* **Items listed in a dataset**
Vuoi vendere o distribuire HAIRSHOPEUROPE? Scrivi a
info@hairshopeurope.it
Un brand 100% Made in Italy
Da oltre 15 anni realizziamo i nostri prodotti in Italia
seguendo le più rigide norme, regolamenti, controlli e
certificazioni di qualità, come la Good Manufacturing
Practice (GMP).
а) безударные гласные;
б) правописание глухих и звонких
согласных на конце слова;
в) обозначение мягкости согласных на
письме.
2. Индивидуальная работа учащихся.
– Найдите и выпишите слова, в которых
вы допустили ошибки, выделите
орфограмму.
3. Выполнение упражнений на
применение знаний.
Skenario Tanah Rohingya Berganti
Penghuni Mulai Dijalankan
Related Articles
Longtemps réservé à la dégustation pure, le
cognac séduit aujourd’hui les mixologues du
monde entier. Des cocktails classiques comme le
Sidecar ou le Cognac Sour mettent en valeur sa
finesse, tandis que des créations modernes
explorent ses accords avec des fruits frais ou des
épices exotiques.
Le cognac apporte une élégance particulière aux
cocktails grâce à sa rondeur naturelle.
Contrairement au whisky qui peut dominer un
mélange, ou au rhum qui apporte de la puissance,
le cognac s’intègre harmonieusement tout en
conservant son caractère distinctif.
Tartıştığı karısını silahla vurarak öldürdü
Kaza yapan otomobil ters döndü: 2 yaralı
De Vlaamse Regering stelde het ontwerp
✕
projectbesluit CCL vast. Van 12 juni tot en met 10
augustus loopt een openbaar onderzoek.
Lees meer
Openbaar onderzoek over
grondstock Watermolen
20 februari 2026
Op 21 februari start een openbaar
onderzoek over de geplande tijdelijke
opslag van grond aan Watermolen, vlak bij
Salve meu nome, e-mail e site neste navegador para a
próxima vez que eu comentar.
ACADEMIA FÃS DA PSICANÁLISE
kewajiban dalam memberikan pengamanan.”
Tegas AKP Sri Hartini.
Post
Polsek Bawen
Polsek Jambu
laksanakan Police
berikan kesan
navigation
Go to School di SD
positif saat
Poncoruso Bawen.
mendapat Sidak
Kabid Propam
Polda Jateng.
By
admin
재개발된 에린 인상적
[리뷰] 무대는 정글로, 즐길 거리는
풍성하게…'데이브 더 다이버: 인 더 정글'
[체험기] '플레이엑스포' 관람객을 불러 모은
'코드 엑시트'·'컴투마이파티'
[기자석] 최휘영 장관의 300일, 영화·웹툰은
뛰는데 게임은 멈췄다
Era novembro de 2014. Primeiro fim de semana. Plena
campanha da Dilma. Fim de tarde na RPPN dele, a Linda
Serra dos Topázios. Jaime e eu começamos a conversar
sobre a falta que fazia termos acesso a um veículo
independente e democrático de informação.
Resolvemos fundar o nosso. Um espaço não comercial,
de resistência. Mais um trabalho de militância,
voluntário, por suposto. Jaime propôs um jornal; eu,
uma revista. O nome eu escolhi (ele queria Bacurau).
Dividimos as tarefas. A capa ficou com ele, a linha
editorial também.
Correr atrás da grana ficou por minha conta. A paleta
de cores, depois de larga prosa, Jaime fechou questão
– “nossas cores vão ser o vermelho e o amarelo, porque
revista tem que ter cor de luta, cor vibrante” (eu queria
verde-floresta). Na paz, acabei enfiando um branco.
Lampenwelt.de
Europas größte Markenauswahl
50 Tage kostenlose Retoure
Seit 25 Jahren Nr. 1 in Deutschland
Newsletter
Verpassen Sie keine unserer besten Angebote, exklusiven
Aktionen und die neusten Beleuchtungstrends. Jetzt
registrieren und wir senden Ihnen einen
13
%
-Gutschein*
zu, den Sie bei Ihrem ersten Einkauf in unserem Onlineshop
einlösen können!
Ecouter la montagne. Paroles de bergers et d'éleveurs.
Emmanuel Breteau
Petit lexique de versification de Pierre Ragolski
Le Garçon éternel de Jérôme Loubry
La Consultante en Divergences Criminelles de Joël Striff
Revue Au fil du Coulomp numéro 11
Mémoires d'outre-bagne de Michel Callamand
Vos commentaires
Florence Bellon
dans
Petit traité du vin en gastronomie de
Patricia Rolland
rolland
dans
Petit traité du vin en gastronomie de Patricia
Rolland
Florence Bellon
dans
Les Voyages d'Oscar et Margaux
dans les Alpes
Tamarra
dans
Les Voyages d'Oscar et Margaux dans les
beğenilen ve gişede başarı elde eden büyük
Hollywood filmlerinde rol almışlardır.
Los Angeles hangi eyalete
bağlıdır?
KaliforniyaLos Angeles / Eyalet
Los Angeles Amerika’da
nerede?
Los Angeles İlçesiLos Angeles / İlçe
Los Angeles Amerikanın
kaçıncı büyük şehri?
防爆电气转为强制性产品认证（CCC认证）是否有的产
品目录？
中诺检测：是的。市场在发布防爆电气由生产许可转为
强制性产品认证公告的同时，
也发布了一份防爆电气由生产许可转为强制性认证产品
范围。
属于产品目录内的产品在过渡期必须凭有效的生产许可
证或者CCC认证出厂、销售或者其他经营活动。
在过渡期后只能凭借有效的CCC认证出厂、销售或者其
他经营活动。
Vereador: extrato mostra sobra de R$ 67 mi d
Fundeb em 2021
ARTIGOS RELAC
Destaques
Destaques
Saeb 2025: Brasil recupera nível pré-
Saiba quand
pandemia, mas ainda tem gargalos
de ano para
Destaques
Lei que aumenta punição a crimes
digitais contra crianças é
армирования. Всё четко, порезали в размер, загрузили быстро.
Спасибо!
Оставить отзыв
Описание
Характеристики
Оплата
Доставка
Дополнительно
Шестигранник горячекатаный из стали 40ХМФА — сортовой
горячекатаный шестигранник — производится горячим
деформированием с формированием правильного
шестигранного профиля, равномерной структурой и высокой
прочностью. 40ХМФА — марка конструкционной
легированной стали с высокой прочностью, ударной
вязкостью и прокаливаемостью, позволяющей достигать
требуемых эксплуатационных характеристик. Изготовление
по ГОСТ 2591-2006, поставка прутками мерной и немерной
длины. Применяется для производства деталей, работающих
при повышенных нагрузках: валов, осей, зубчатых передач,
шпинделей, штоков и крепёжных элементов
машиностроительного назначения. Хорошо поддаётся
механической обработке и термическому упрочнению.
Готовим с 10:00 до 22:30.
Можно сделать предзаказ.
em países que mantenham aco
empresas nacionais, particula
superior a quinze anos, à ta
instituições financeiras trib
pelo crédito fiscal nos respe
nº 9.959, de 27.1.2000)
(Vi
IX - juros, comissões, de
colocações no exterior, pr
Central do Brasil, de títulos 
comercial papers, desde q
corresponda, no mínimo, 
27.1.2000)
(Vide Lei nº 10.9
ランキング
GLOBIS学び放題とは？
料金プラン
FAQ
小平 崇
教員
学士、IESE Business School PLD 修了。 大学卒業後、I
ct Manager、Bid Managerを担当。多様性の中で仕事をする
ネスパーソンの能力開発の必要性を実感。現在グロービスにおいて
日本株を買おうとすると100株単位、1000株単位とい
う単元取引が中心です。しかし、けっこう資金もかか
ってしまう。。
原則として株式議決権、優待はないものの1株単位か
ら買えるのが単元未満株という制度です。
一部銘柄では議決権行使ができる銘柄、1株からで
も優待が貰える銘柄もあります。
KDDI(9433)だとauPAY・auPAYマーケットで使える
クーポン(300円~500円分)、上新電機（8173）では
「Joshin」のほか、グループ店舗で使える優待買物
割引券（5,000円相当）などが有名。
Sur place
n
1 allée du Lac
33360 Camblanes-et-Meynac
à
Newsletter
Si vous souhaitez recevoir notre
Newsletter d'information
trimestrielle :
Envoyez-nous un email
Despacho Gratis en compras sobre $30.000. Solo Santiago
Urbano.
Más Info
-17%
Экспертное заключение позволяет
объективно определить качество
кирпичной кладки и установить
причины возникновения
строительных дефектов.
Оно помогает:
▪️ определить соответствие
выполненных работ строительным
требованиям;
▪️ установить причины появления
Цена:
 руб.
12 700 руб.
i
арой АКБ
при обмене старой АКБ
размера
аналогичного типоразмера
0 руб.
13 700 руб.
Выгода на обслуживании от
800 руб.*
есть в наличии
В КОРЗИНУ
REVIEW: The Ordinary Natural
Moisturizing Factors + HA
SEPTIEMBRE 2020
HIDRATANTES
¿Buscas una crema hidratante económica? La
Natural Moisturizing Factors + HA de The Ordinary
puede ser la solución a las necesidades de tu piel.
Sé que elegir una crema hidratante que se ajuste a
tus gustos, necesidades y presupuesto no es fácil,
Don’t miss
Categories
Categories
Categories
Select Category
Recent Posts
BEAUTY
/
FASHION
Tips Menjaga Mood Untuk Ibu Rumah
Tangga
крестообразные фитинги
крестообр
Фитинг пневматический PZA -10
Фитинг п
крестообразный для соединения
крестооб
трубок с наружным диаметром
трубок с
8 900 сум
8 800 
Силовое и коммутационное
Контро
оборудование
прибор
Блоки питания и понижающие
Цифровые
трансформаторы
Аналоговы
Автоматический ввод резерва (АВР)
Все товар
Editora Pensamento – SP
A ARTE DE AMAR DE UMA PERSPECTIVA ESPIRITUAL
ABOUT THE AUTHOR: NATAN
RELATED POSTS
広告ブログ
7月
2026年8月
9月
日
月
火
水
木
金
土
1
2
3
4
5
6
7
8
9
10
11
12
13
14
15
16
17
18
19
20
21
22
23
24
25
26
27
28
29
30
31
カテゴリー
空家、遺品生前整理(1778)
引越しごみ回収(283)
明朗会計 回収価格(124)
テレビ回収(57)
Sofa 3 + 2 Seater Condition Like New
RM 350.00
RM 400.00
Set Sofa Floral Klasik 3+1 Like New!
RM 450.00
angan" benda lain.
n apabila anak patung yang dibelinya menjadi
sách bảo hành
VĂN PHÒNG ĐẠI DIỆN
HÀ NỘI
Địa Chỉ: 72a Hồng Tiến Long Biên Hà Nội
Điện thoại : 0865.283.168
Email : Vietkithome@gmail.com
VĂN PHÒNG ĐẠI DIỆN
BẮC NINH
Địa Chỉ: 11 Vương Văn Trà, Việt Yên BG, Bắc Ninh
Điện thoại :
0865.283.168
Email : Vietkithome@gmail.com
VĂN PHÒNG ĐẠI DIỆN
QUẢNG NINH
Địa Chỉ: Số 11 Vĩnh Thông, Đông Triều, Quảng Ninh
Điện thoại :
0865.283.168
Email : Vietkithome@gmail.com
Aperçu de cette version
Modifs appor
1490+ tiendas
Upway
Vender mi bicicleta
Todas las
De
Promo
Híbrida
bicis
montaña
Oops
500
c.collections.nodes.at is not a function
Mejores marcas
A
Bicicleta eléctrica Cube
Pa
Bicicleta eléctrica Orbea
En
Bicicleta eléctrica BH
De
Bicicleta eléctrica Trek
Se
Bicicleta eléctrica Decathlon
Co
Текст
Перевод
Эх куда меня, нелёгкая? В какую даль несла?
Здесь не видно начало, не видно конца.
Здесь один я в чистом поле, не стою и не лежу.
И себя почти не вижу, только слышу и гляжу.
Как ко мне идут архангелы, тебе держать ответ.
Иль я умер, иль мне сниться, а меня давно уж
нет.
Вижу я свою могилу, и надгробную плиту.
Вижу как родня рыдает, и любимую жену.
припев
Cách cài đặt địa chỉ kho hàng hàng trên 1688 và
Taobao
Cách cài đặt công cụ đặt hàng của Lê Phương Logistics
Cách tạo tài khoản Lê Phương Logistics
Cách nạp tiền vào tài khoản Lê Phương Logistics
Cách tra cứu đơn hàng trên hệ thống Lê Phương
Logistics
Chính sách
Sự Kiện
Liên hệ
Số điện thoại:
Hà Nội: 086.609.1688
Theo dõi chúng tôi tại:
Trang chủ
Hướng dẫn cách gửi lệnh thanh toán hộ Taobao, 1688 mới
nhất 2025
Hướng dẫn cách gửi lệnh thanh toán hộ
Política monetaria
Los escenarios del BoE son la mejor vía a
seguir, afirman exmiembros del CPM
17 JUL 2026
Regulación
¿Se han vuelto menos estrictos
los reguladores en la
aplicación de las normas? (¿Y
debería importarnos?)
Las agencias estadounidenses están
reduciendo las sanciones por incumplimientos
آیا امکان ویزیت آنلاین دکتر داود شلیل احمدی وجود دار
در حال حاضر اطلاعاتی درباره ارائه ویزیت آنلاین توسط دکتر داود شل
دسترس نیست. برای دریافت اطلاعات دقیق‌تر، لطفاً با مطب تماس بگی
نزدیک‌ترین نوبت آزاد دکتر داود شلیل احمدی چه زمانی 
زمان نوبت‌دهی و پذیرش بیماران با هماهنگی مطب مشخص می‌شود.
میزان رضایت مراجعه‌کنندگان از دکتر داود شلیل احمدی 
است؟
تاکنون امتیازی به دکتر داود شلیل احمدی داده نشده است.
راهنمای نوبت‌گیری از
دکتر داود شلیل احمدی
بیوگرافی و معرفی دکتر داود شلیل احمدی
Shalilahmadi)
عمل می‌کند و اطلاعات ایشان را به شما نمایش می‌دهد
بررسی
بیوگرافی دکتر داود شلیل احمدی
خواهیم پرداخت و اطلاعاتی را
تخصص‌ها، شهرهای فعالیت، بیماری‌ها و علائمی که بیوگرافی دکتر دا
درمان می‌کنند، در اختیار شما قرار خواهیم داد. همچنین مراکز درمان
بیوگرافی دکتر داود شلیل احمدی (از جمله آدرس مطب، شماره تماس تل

* **INSTRUCTIONS FOR THE TASK**
Copy the entries from the start through the line containing "Kaza yapan otomobil ters döndü: 2 yaralı", swapping "whisky" for "bourbon" and leaving everything else unchanged.

* **EXERCISE RESULT**
Vuoi vendere o distribuire HAIRSHOPEUROPE? Scrivi a
info@hairshopeurope.it
Un brand 100% Made in Italy
Da oltre 15 anni realizziamo i nostri prodotti in Italia
seguendo le più rigide norme, regolamenti, controlli e
certificazioni di qualità, come la Good Manufacturing
Practice (GMP).
а) безударные гласные;
б) правописание глухих и звонких
согласных на конце слова;
в) обозначение мягкости согласных на
письме.
2. Индивидуальная работа учащихся.
– Найдите и выпишите слова, в которых
вы допустили ошибки, выделите
орфограмму.
3. Выполнение упражнений на
применение знаний.
Skenario Tanah Rohingya Berganti
Penghuni Mulai Dijalankan
Related Articles
Longtemps réservé à la dégustation pure, le
cognac séduit aujourd’hui les mixologues du
monde entier. Des cocktails classiques comme le
Sidecar ou le Cognac Sour mettent en valeur sa
finesse, tandis que des créations modernes
explorent ses accords avec des fruits frais ou des
épices exotiques.
Le cognac apporte une élégance particulière aux
cocktails grâce à sa rondeur naturelle.
Contrairement au bourbon qui peut dominer un
mélange, ou au rhum qui apporte de la puissance,
le cognac s’intègre harmonieusement tout en
conservant son caractère distinctif.
Tartıştığı karısını silahla vurarak öldürdü
Kaza yapan otomobil ters döndü: 2 yaralı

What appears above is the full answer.